Maar zoals gezegd: de rechtbank in Breda zorgde er met zijn uitspraak voor dat spaarders geen compensatie tegemoet kunnen zien. De Overheid (de Belastingdienst) werd in het gelijk gesteld. De heffing -en de manier waarop deze geheven werd – was rechtmatig volgens de rechter. De eisers (in dit geval de spaarders) geven echter niet op. Er lopen momenteel nog een aantal rechtszaken waarbij de rechtmatigheid van de vermogensrendementsheffing wordt bekritiseerd.

Wat was het probleem voor spaarders?

Waar draaide de -bekritiseerde – vermogensrendementsheffing nu eigenlijk om? En wat was het probleem nu eigenlijk? Een probleem dat kennelijk groot genoeg was om naar de rechter te stappen! Daarvoor is het noodzakelijk om in grote lijnen te weten wat de “spaartaks” eigenlijk inhield. De term “spaartaks” dekt de lading overigens niet. De heffing waar het over gaat werd geheven over het “vermogensrendement”, vandaar ook de officiële benaming. Om deze heffing te kunnen heffen hanteerde de Belastingdienst een vrij ingewikkelde rekensom waarbij het erop neer kwam dat er van een rentepercentage van 1,2 procent werd uitgegaan. Daarover werd belasting geheven.
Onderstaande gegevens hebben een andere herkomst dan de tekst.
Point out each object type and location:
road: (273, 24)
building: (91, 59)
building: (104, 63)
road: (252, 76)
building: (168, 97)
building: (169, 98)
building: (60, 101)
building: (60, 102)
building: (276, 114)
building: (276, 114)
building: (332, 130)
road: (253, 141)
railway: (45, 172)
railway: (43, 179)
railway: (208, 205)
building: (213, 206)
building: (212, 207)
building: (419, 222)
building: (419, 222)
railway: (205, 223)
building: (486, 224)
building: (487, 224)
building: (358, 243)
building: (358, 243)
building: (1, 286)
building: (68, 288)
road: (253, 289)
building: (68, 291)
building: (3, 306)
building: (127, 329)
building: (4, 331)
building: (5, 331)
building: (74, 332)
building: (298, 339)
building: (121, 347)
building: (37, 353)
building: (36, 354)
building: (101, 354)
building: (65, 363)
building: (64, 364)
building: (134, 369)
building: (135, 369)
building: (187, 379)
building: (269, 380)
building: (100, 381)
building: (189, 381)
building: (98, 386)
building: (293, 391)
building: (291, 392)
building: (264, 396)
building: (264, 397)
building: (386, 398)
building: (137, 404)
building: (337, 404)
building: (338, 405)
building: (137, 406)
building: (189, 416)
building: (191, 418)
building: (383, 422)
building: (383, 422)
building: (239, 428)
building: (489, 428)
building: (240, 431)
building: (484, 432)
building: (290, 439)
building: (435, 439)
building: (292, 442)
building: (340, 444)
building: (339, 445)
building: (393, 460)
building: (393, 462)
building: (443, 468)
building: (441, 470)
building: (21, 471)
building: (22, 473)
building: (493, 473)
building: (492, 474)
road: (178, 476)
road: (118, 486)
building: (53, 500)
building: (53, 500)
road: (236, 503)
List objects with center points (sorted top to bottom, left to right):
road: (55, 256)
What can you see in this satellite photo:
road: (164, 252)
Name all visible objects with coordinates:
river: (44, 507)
De vraag van de spaarders die rechtszaak hadden aangespannen was of dit wel fair was. Wie spaart op een ‘gewone’ spaarrekening komt al langere tijd bij lange na niet aan een rendement van 1,2 procent. Gewone spaarders leden bij een lager rendement dus verlies op hun spaargeld. Nu zijn er natuurlijk meerdere manieren om (een hoger) rendement te behalen, maar die manieren zijn vaak wel risicovoller. Denk bijvoorbeeld aan beleggen.

Het standpunt van de rechter

De vraag die aan de rechter werd voorgelegd ging in feite om de hoogte die het rendement op vermogen logischerwijs kan hebben. Zoals vermeld was de Belastingdienst van mening dat 1,2 procent een mooi percentage om vanuit te gaan en dat het goed mogelijk is om dit rendement te behalen. Zelfs in tijden dat de rentestand (historisch) laag is. De rechter in Breda was dit eens met de Belastingdienst en stelde de dienst in het gelijk. Die uitspraak was op zich niet heel verrassend omdat er al eerder soortgelijke rechtszaken zijn gevoerd. Bij die zaken oordeelde de rechter ook dat de Overheid terecht van het door hen gehanteerde rendementspercentage uitging.